A study by Dr. Konstantinos Farsalinos and his team was retracted due to some tobacco industry ties.
The Guardian reports that a scientific paper published by a team of tobacco harm reduction researchers was retracted by an academic journal due to the failure of some of the authors to disclose ties to certain tobacco industry interests and an independent public health NGO that took in millions from tobacco giant Philip Morris International.
The academic European Respiratory Journal published its latest edition with a retraction on a study entitled “Characteristics and risk factors for COVID-19 diagnosis and adverse outcomes in Mexico: an analysis of 89,756 laboratory-confirmed COVID-19 cases.”
“This early view article has been retracted,” notes a retraction statement published in place of the preprint. “Please refer to the notice published in the March 2021 issue of the European Respiratory Journal for details.” The preprint of the now-retracted paper, published last summer, found that “current smokers were 23 percent less likely to be diagnosed with COVID-19 compared to non-smokers. Of all COVID-19 patients, 34.8 percent were hospitalized, and 13 percent experienced an adverse outcome.
“Male gender, older age, having one or more comorbidities, and chronic renal disease, diabetes, obesity, COPD, immunosuppression, and hypertension were associated with hospitalization and adverse outcome. Current smoking was not associated with adverse outcome,” the researchers said. Retraction Watch published a brief featuring comments from Dr. Farsalinos, where he argues that the retraction is troubling.
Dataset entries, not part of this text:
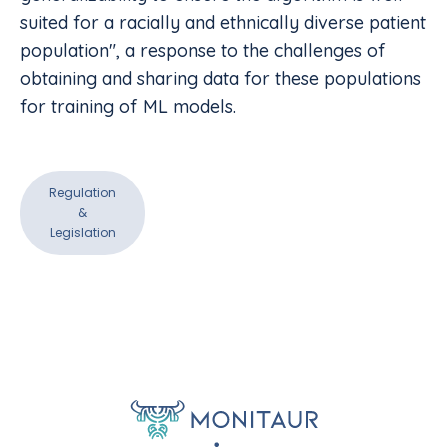
suited for a racially and ethnically diverse patient
population", a response to the challenges of
obtaining and sharing data for these populations
for training of ML models.
Regulation
&
Legislation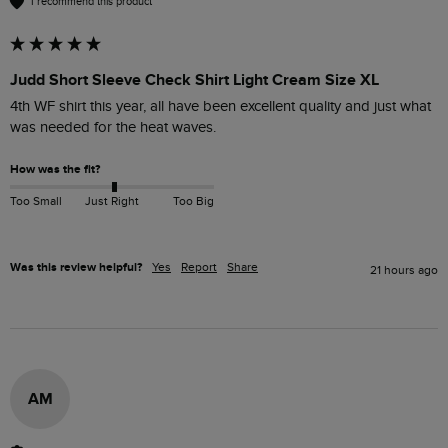
I recommend this product
Judd Short Sleeve Check Shirt Light Cream Size XL
4th WF shirt this year, all have been excellent quality and just what 
was needed for the heat waves.
How was the fit?
Too Small
Just Right
Too Big
Was this review helpful?
Yes
Report
Share
21 hours ago
AM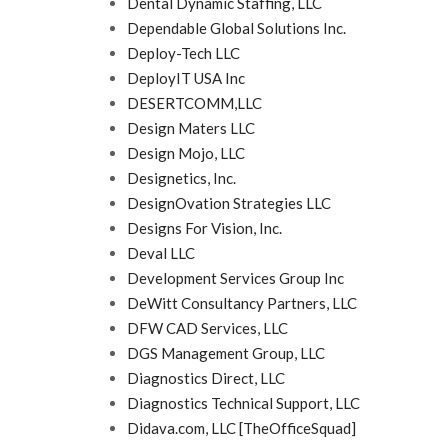
Dental Dynamic Staffing, LLC
Dependable Global Solutions Inc.
Deploy-Tech LLC
DeployIT USA Inc
DESERTCOMM,LLC
Design Maters LLC
Design Mojo, LLC
Designetics, Inc.
DesignOvation Strategies LLC
Designs For Vision, Inc.
Deval LLC
Development Services Group Inc
DeWitt Consultancy Partners, LLC
DFW CAD Services, LLC
DGS Management Group, LLC
Diagnostics Direct, LLC
Diagnostics Technical Support, LLC
Didava.com, LLC [TheOfficeSquad]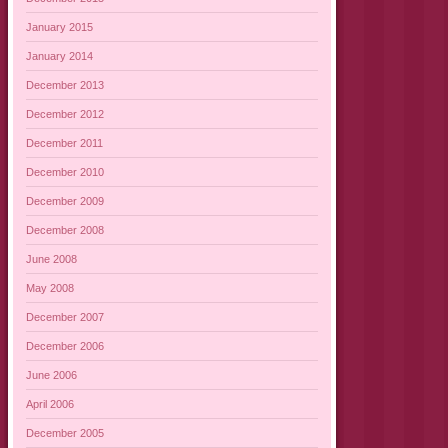
January 2015
January 2014
December 2013
December 2012
December 2011
December 2010
December 2009
December 2008
June 2008
May 2008
December 2007
December 2006
June 2006
April 2006
December 2005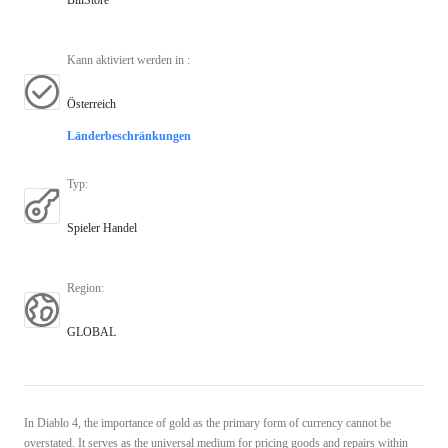
Kann aktiviert werden in
:
Österreich
Länderbeschränkungen
Typ
:
Spieler Handel
Region
:
GLOBAL
In Diablo 4, the importance of gold as the primary form of currency cannot be
overstated. It serves as the universal medium for pricing goods and repairs within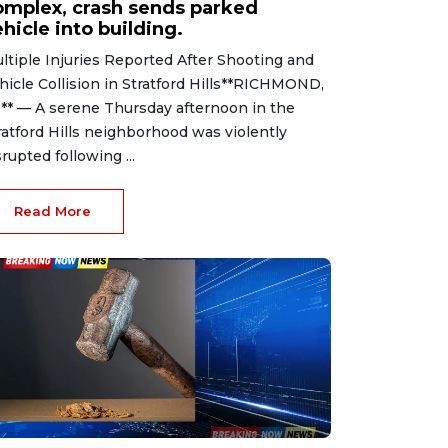
omplex, crash sends parked
hicle into building.
ltiple Injuries Reported After Shooting and
hicle Collision in Stratford Hills**RICHMOND,
.** — A serene Thursday afternoon in the
ratford Hills neighborhood was violently
srupted following ...
Read More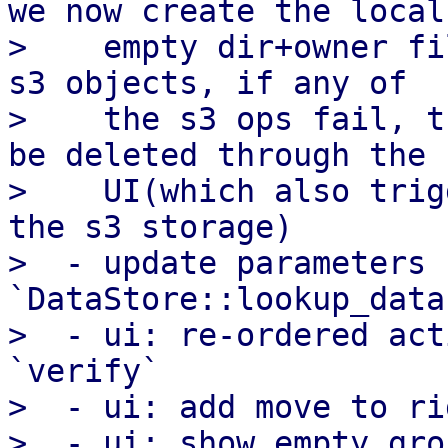
we now create the local

>    empty dir+owner fi
s3 objects, if any of

>    the s3 ops fail, t
be deleted through the

>    UI(which also trig
the s3 storage)

>  - update parameters f
`DataStore::lookup_data
>  - ui: re-ordered act
`verify`

>  - ui: add move to ri
>  - ui: show empty gro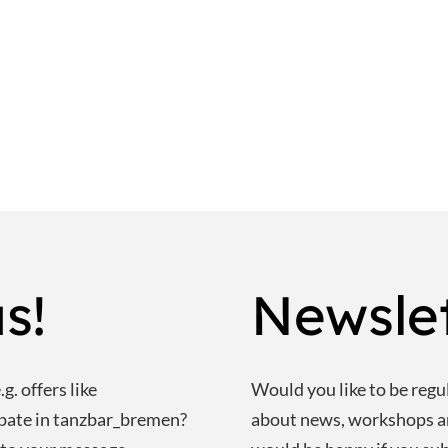
s!
Newsle
g. offers like
Would you like to be regu
ipate in tanzbar_bremen?
about news, workshops 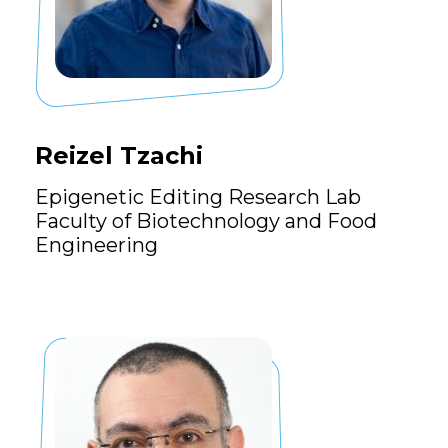
Reizel Tzachi
Epigenetic Editing Research Lab
Faculty of Biotechnology and Food
Engineering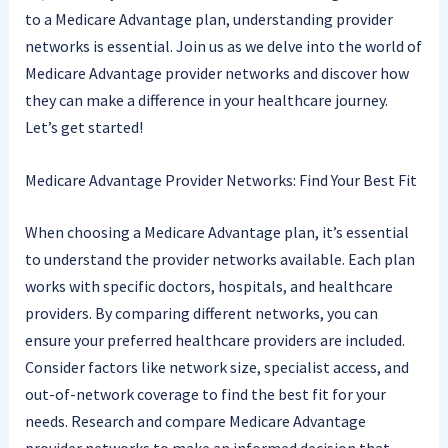
to a Medicare Advantage plan, understanding provider
networks is essential. Join us as we delve into the world of
Medicare Advantage provider networks and discover how
they can make a difference in your healthcare journey.
Let’s get started!
Medicare Advantage Provider Networks: Find Your Best Fit
When choosing a Medicare Advantage plan, it’s essential
to understand the provider networks available. Each plan
works with specific doctors, hospitals, and healthcare
providers. By comparing different networks, you can
ensure your preferred healthcare providers are included.
Consider factors like network size, specialist access, and
out-of-network coverage to find the best fit for your
needs. Research and compare Medicare Advantage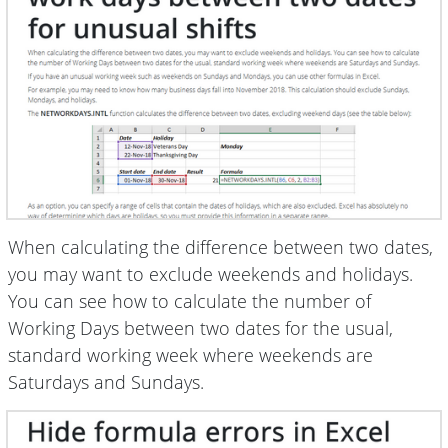
When calculating the difference between two dates,
you may want to exclude weekends and holidays.
You can see how to calculate the number of
Working Days between two dates for the usual,
standard working week where weekends are
Saturdays and Sundays.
“I was contacted by the editors of the journal only after the decision for retraction was made,” said Farsalinos in an email to Retraction Watch. “Each author was responsible for declaring his own conflicts of interest; therefore I was not responsible for these declarations. I responded that the discussed conflicts were irrelevant to the study’s main aims and objectives. Additionally, I proposed to publicly release the full dataset and the statistical script so that all findings could be independently verified. The editors declined.”
Other authors are a part of a group of researchers from the University of Piraeus in Greece, and the University of Utah, in the United States. The first author of the study was Theodoros Giannouchos, who is currently a post-doctorate at the University of Utah.
Farsalinos is the “corresponding author.”